(What the task asks)
Please output only the lines that begin at the line with "Härmed godkänner jag Specialnests" and run through the end of the entries below, exactly as written. Drop all pictures.

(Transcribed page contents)

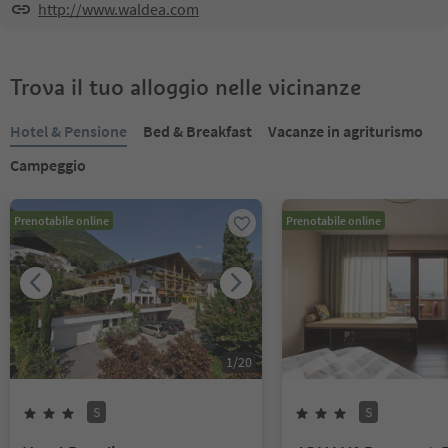
http://www.waldea.com
Trova il tuo alloggio nelle vicinanze
Hotel & Pensione
Bed & Breakfast
Vacanze in agriturismo
Campeggio
Prenotabile online
Prenotabile online
1
/
20
S
S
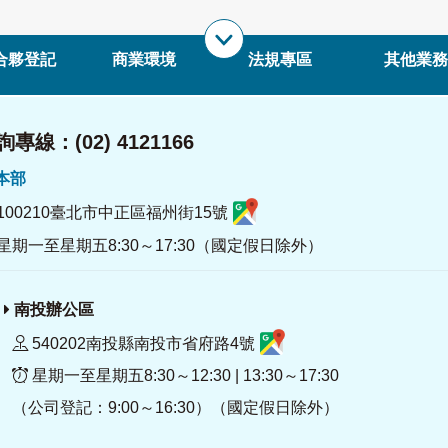
合夥登記
商業環境
法規專區
其他業務
專線：(02) 4121166
署本部
100210臺北市中正區福州街15號
星期一至星期五8:30～17:30（國定假日除外）
南投辦公區
540202南投縣南投市省府路4號
星期一至星期五8:30～12:30 | 13:30～17:30
（公司登記：9:00～16:30）（國定假日除外）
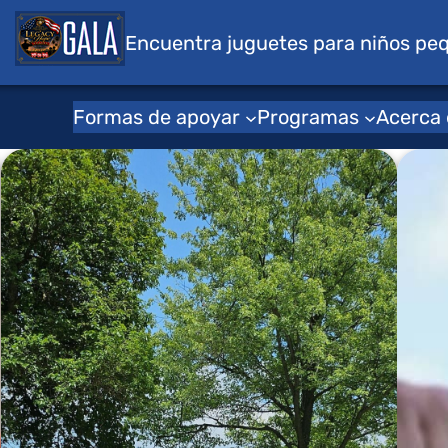
s para niños
Encuentra juguetes para niños pe
Formas de apoyar
Programas
Acerca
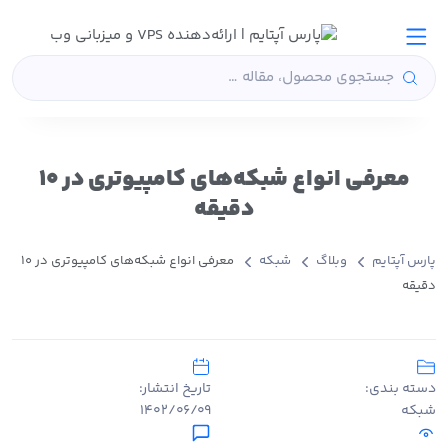
معرفی انواع شبکه‌های کامپیوتری در ۱۰
دقیقه
پارس آپتایم
وبلاگ
شبکه
معرفی انواع شبکه‌های کامپیوتری در ۱۰
دقیقه
دسته بندی:
تاریخ انتشار:
شبکه
۱۴۰۲/۰۶/۰۹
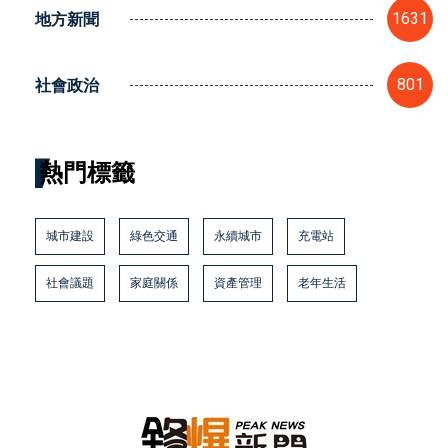
地方新聞
1631
社會政治
801
熱門標籤
城市建設
綠色交通
永續城市
充電站
社會議題
家庭關係
資產管理
老年生活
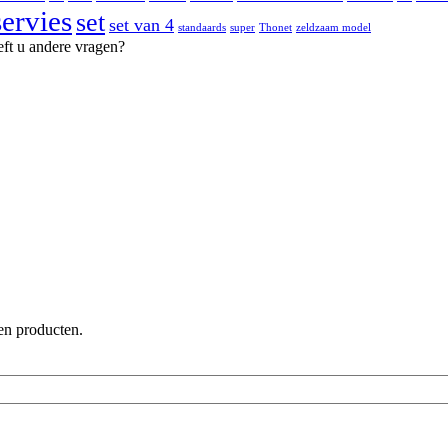
servies
set
set van 4
standaards
super
Thonet
zeldzaam model
eft u andere vragen?
en producten.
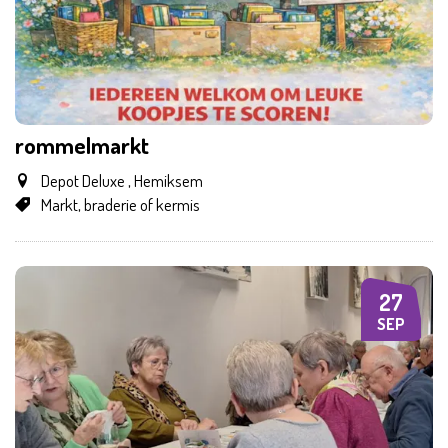
rommelmarkt
Depot Deluxe , Hemiksem
Markt, braderie of kermis
27
ZO
SEP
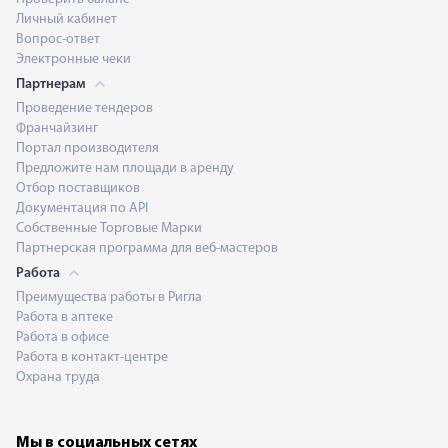
Личный кабинет
Вопрос-ответ
Электронные чеки
Партнерам
Проведение тендеров
Франчайзинг
Портал производителя
Предложите нам площади в аренду
Отбор поставщиков
Документация по API
Собственные Торговые Марки
Партнерская программа для веб-мастеров
Работа
Преимущества работы в Ригла
Работа в аптеке
Работа в офисе
Работа в контакт-центре
Охрана труда
Мы в социальных сетях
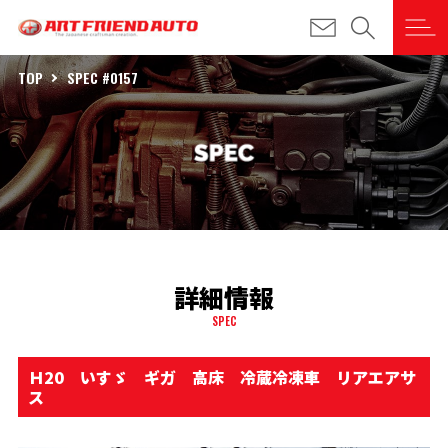
TOP
SPEC #0157
詳細情報
SPEC
Ｈ20 いすゞ ギガ 高床 冷蔵冷凍車 リアエアサ
ス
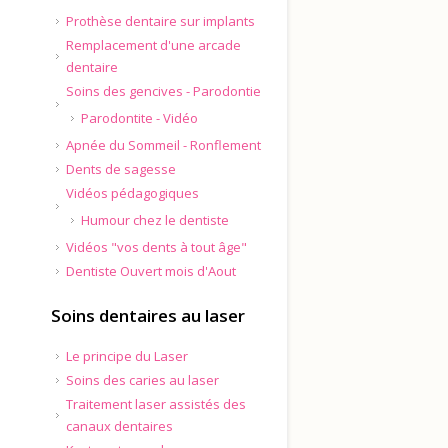
Prothèse dentaire sur implants
s
Remplacement d'une arcade
dentaire
Soins des gencives - Parodontie
Parodontite - Vidéo
Apnée du Sommeil - Ronflement
Dents de sagesse
Vidéos pédagogiques
Humour chez le dentiste
Vidéos "vos dents à tout âge"
Dentiste Ouvert mois d'Aout
Soins dentaires au laser
Le principe du Laser
Soins des caries au laser
Traitement laser assistés des
canaux dentaires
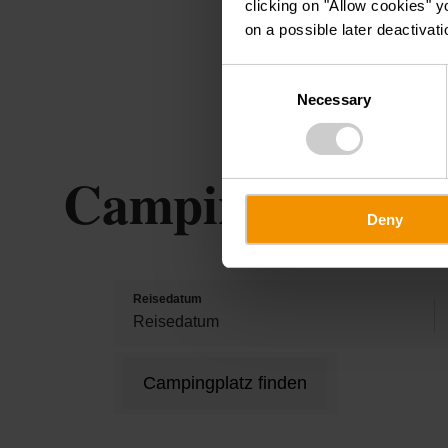
clicking on "Allow cookies" y
on a possible later deactivati
Consent
Necessary
Selection
Campingplätze
Deny
Reisedatum
Campingplatz finden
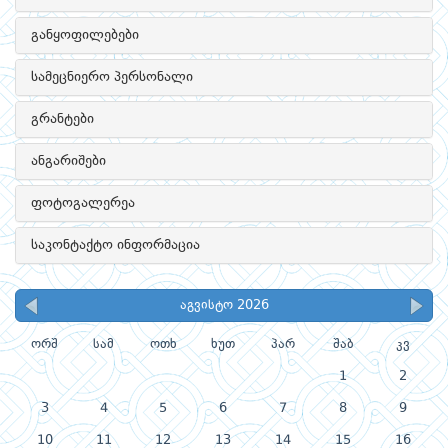
განყოფილებები
სამეცნიერო პერსონალი
გრანტები
ანგარიშები
ფოტოგალერეა
საკონტაქტო ინფორმაცია
აგვისტო 2026
ორშ
სამ
ოთხ
ხუთ
პარ
შაბ
კვ
1
2
3
4
5
6
7
8
9
10
11
12
13
14
15
16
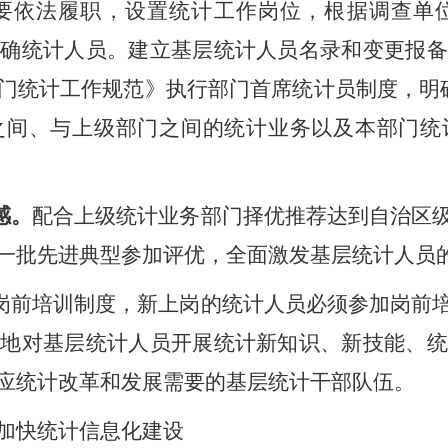
要依法履职，设置统计工作岗位，根据调查单
明确统计人员。建立基层统计人员名录和变更报
门统计工作规范》执行部门首席统计员制度，明
之间、与上级部门之间的统计业务以及本部门统
感。
配合上级统计业务部门
择优推荐达到自治区
一批先进典型参加评优，全面激发基层统计人员
岗前培训制度，新上岗的统计人员必须参加岗前
性地对基层统计人员开展统计新知识、新技能、统
应统计改革和发展需要的基层统计干部队伍。
加快统计信息化建设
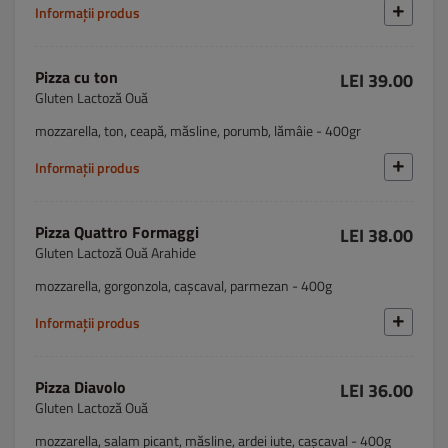
Informații produs
Pizza cu ton
LEI 39.00
Gluten Lactoză Ouă
mozzarella, ton, ceapă, măsline, porumb, lămâie - 400gr
Informații produs
Pizza Quattro Formaggi
LEI 38.00
Gluten Lactoză Ouă Arahide
mozzarella, gorgonzola, cașcaval, parmezan - 400g
Informații produs
Pizza Diavolo
LEI 36.00
Gluten Lactoză Ouă
mozzarella, salam picant, măsline, ardei iute, cașcaval - 400g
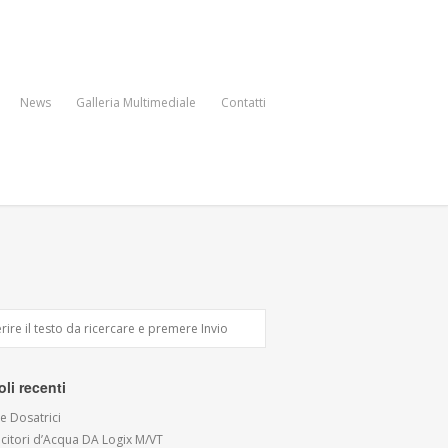
News
Galleria Multimediale
Contatti
oli recenti
 Dosatrici
citori d’Acqua DA Logix M/VT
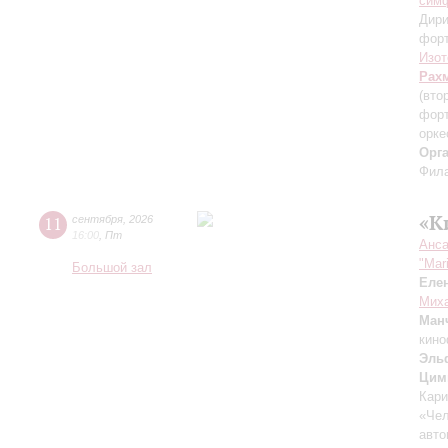
симф
Дири
фор
Изот
Рах
(вто
форт
орке
Орг
Фила
«К
11
сентября
,
2026
16:00
,
Пт
Анса
"Mar
Большой зал
Еле
Миха
Ман
кино
Эль
Цим
Кари
«Чел
авто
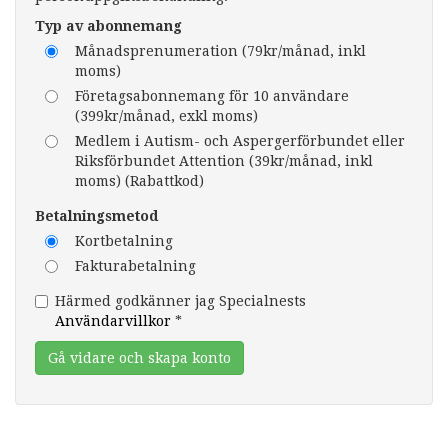
Typ av abonnemang
Månadsprenumeration (79kr/månad, inkl
moms)
Företagsabonnemang för 10 användare
(399kr/månad, exkl moms)
Medlem i Autism- och Aspergerförbundet eller
Riksförbundet Attention (39kr/månad, inkl
moms) (Rabattkod)
Betalningsmetod
Kortbetalning
Fakturabetalning
Härmed godkänner jag Specialnests
Användarvillkor
*
Gå vidare och skapa konto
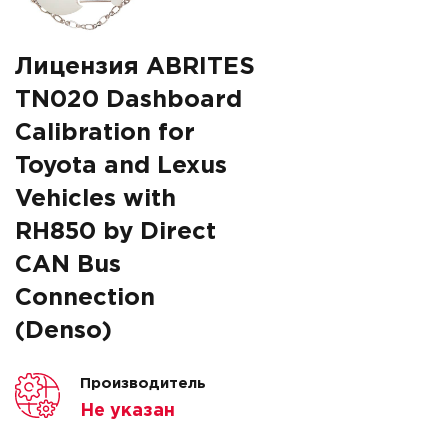
Лицензия ABRITES
TN020 Dashboard
Calibration for
Toyota and Lexus
Vehicles with
RH850 by Direct
CAN Bus
Connection
(Denso)
Производитель
Не указан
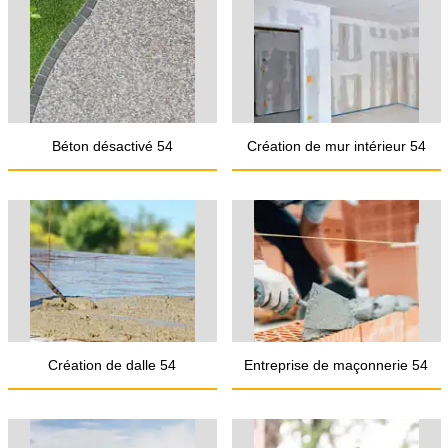
Béton désactivé 54
Création de mur intérieur 54
Création de dalle 54
Entreprise de maçonnerie 54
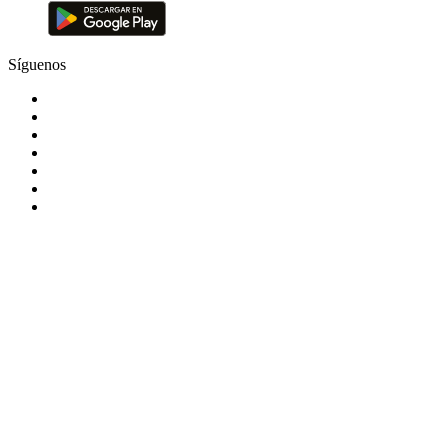
Síguenos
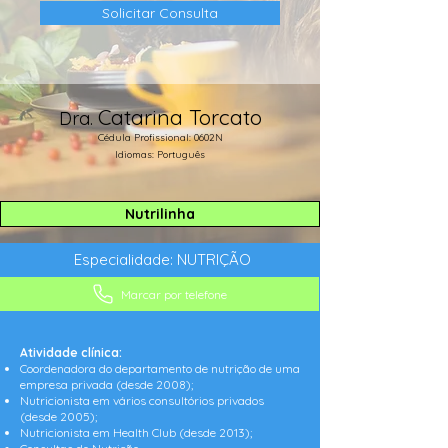
Solicitar Consulta
Catarina Torcato
Dra.
Cédula Profissional: 0602N
Idiomas: Português
Nutrilinha
Especialidade: NUTRIÇÃO
Marcar por telefone
Atividade clínica:
Coordenadora do departamento de nutrição de uma
empresa privada (desde 2008);
Nutricionista em vários consultórios privados
(desde 2005);
Nutricionista em Health Club (desde 2013);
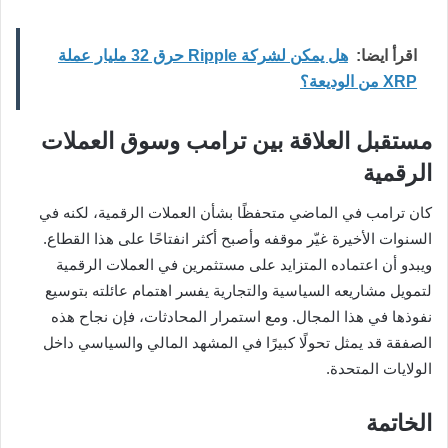
اقرأ ايضا:
هل يمكن لشركة Ripple حرق 32 مليار عملة
XRP من الوديعة؟
مستقبل العلاقة بين ترامب وسوق العملات
الرقمية
كان ترامب في الماضي متحفظًا بشأن العملات الرقمية، لكنه في
السنوات الأخيرة غيّر موقفه وأصبح أكثر انفتاحًا على هذا القطاع.
ويبدو أن اعتماده المتزايد على مستثمرين في العملات الرقمية
لتمويل مشاريعه السياسية والتجارية يفسر اهتمام عائلته بتوسيع
نفوذها في هذا المجال. ومع استمرار المحادثات، فإن نجاح هذه
الصفقة قد يمثل تحولًا كبيرًا في المشهد المالي والسياسي داخل
الولايات المتحدة.
الخاتمة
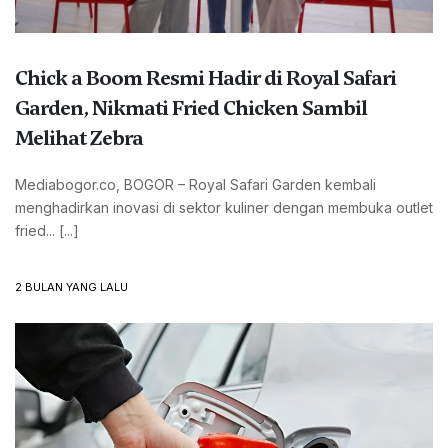
Chick a Boom Resmi Hadir di Royal Safari
Garden, Nikmati Fried Chicken Sambil
Melihat Zebra
Mediabogor.co, BOGOR – Royal Safari Garden kembali
menghadirkan inovasi di sektor kuliner dengan membuka outlet
fried... [...]
2 BULAN YANG LALU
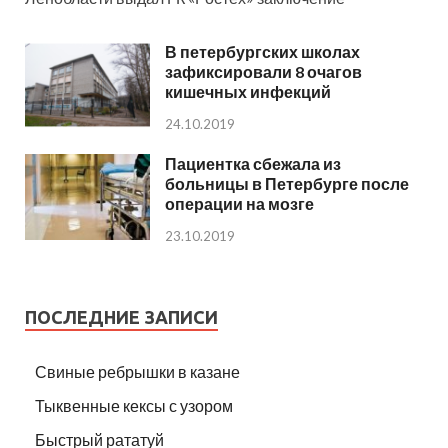
В петербургских школах
зафиксировали 8 очагов
кишечных инфекций
24.10.2019
Пациентка сбежала из
больницы в Петербурге после
операции на мозге
23.10.2019
ПОСЛЕДНИЕ ЗАПИСИ
Свиные ребрышки в казане
Тыквенные кексы с узором
Быстрый рататуй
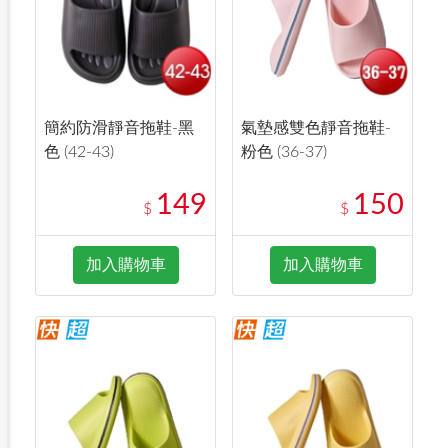
簡約防滑靜音拖鞋-黑
氣墊感雙色靜音拖鞋-
色 (42-43)
粉色 (36-37)
149
150
$
$
加入購物車
加入購物車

(Exercise solution)
Härmed godkänner jag Specialnests
Användarvillkor
*
Gå vidare och skapa konto
Лицензия ABRITES
TN020 Dashboard
Calibration for
Toyota and Lexus
Vehicles with
RH850 by Direct
CAN Bus
Connection
(Denso)
Производитель
Не указан
Béton désactivé 54
Création de mur intérieur 54
Création de dalle 54
Entreprise de maçonnerie 54
Síguenos
Solicitar Consulta
Catarina Torcato
Dra.
Cédula Profissional: 0602N
Idiomas: Português
Nutrilinha
Especialidade: NUTRIÇÃO
Marcar por telefone
Atividade clínica:
Coordenadora do departamento de nutrição de uma
empresa privada (desde 2008);
Nutricionista em vários consultórios privados
(desde 2005);
Nutricionista em Health Club (desde 2013);
اقرأ ايضا:
هل يمكن لشركة Ripple حرق 32 مليار عملة
XRP من الوديعة؟
مستقبل العلاقة بين ترامب وسوق العملات
الرقمية
كان ترامب في الماضي متحفظًا بشأن العملات الرقمية، لكنه في
السنوات الأخيرة غيّر موقفه وأصبح أكثر انفتاحًا على هذا القطاع.
ويبدو أن اعتماده المتزايد على مستثمرين في العملات الرقمية
لتمويل مشاريعه السياسية والتجارية يفسر اهتمام عائلته بتوسيع
نفوذها في هذا المجال. ومع استمرار المحادثات، فإن نجاح هذه
الصفقة قد يمثل تحولًا كبيرًا في المشهد المالي والسياسي داخل
الولايات المتحدة.
الخاتمة
Chick a Boom Resmi Hadir di Royal Safari
Garden, Nikmati Fried Chicken Sambil
Melihat Zebra
Mediabogor.co, BOGOR – Royal Safari Garden kembali
menghadirkan inovasi di sektor kuliner dengan membuka outlet
fried... [...]
2 BULAN YANG LALU
В петербургских школах
зафиксировали 8 очагов
кишечных инфекций
24.10.2019
Пациентка сбежала из
больницы в Петербурге после
операции на мозге
23.10.2019
ПОСЛЕДНИЕ ЗАПИСИ
Свиные ребрышки в казане
Тыквенные кексы с узором
Быстрый рататуй
簡約防滑靜音拖鞋-黑
氣墊感雙色靜音拖鞋-
色 (42-43)
粉色 (36-37)
149
150
$
$
加入購物車
加入購物車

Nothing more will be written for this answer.